Why does something suddenly ‘click’ when learning something?


Why when learning how to play something, such as an instrument, does something suddenly click and you suddenly become much better at that skill?

And does this apply for learning anything? Such as programming or are some things just learnt at a constant rate by certain people.

In: 475

The click is a neural pathway being formed in the brain. Sometimes called a wave of crystallization. It is the chemistry of learning.


It’s not just one thing that creates the effect, creation of new pathways in the brain, ignoring prior wrong assumptions, activating neurons relating to memory.

If you are trying to go from a to b on a map but you thought that you were unable to turn left on certain intersections and then you find out that’s not the case then the route shortens drastically, that would be the click.

“Clicking” is when what was previously an island of knowledge suddenly gets connected to the mainland of the rest of your knowledge. You can visualize it like solving a jigsaw puzzle and suddenly finding where a block of tiles you’ve been working on connects to the big picture.

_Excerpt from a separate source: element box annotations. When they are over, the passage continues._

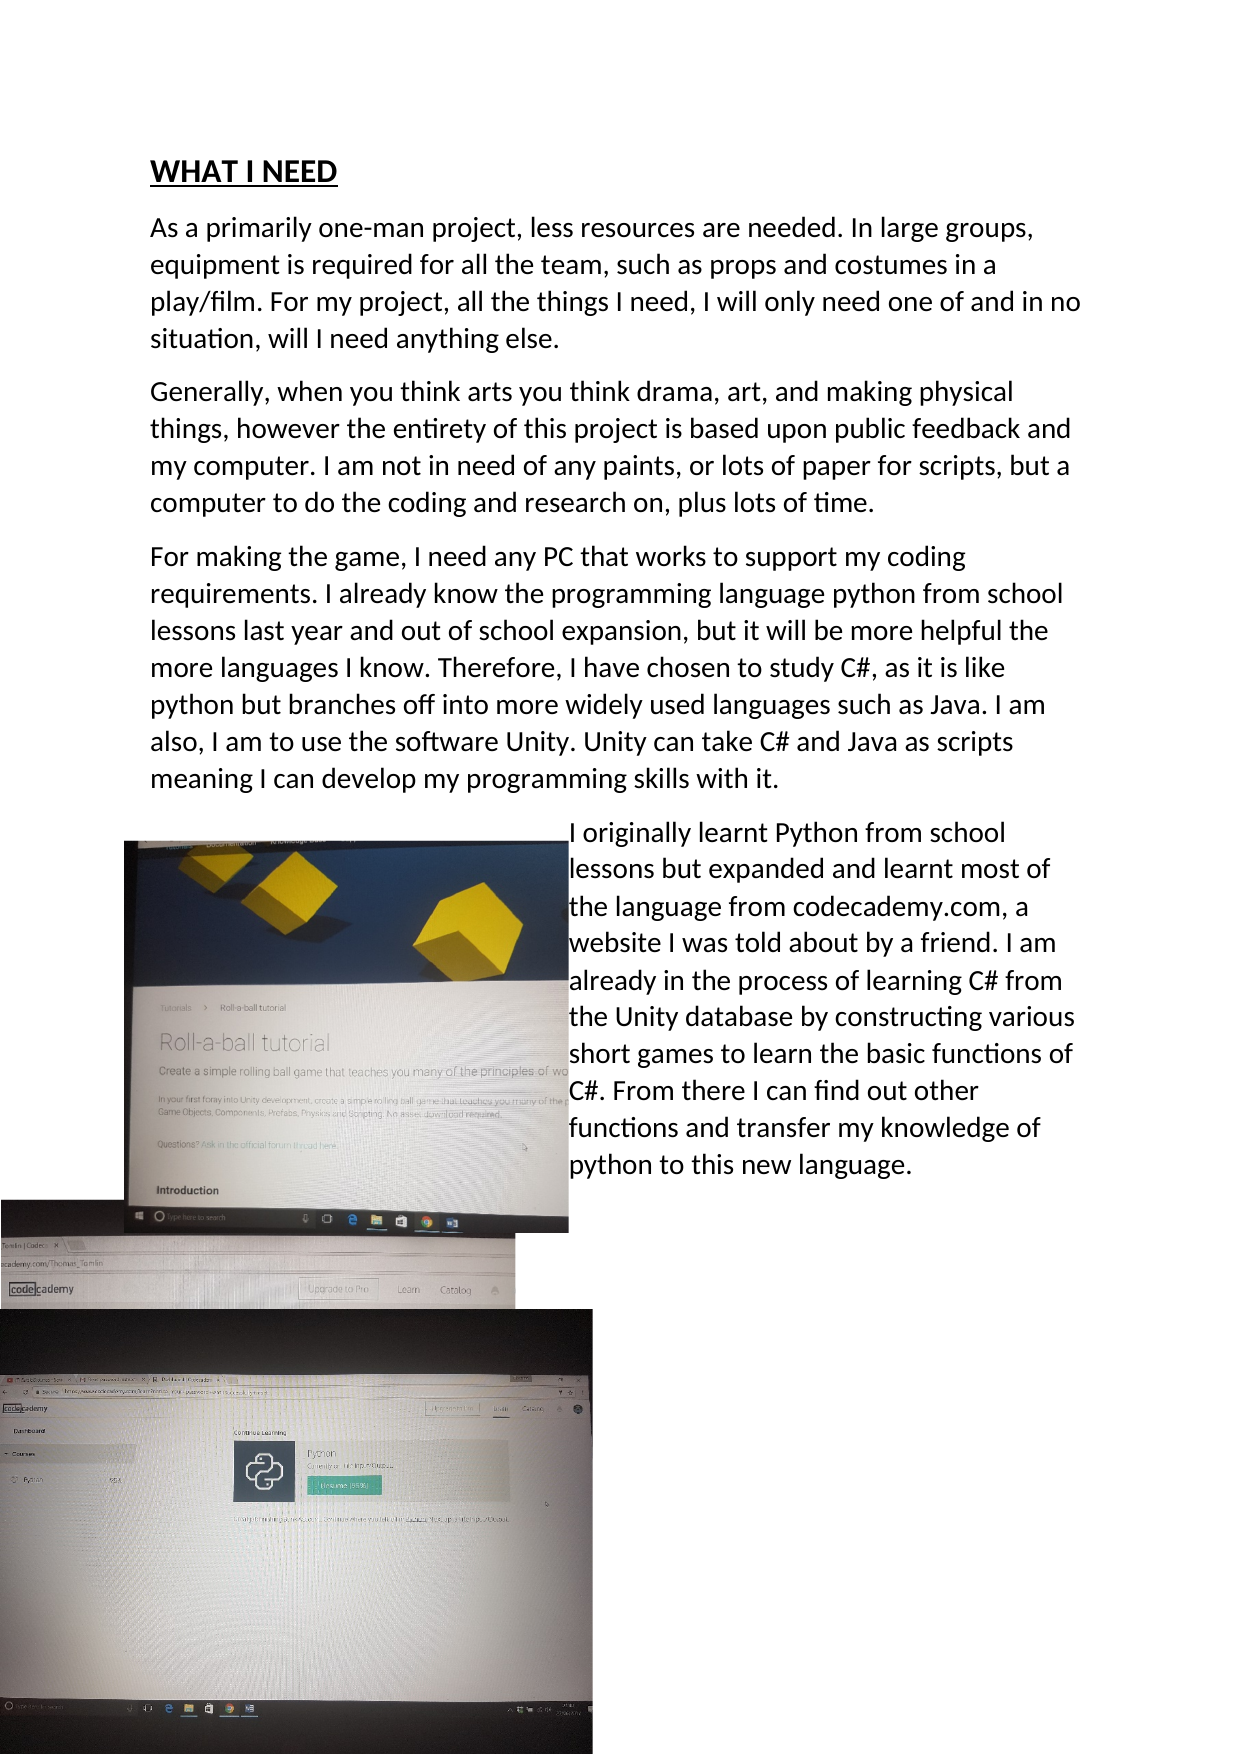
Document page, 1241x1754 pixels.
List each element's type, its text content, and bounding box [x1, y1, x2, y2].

text WHAT I NEED [150, 150, 1090, 191]
text As a primarily one-man project, less resources are needed. In large groups, equipment is required for all the team, such as props and costumes in a play/film. For my project, all the things I need, I will only need one of and in no situation, will I need anything else. [150, 209, 1090, 356]
text I originally learnt Python from school lessons but expanded and learnt most of the language from codecademy.com, a website I was told about by a friend. I am already in the process of learning C# from the Unity database by constructing various short games to learn the basic functions of C#. From there I can find out other functions and transfer my knowledge of python to this new language. [150, 814, 1090, 1182]
text Generally, when you think arts you think drama, art, and making physical things, however the entirety of this project is based upon public feedback and my computer. I am not in need of any paints, or lots of paper for scripts, but a computer to do the coding and research on, plus lots of time. [150, 373, 1090, 520]
text For making the game, I need any PC that works to support my coding requirements. I already know the programming language python from school lessons last year and out of school expansion, but it will be more helpful the more languages I know. Therefore, I have chosen to study C#, as it is like python but branches off into more widely used languages such as Java. I am also, I am to use the software Unity. Unity can take C# and Java as scripts meaning I can develop my programming skills with it. [150, 538, 1090, 796]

Humans use a learning technique called “working maps” to allow us to navigate problems we’ve never seen before in a totally abstract space. When the brain recognizes a large piece of that map (say, that controlling a surfboard is somewhat like turning a bike) it’s suddenly able to make a whole bunch of related leaps of inference at the same time based on that more familiar territory.

Anything that you’re learning that has a strong analogue with something you’ve already learned is going to “click” at some point. Anything that is less intuitive or totally unfamiliar will be less likely to give you that learning curve.

The brain is very complex, and there really isn’t one definitive answer for your question. Though there is a good word for it: epiphany, or a sudden realization. Presumably, as others have said, the reason why we have an epiphany is because the synapses in our brains make associations to the newly learned information. However, that is only one part of the equation. We “notice” an epiphany because associations are also made in other parts of the brain. For example, if we are emotionally invested then having an epiphany may illicit a “proud” response. Our brains also release serotonin as a result of learning something, which can explain a “feel good” sensation.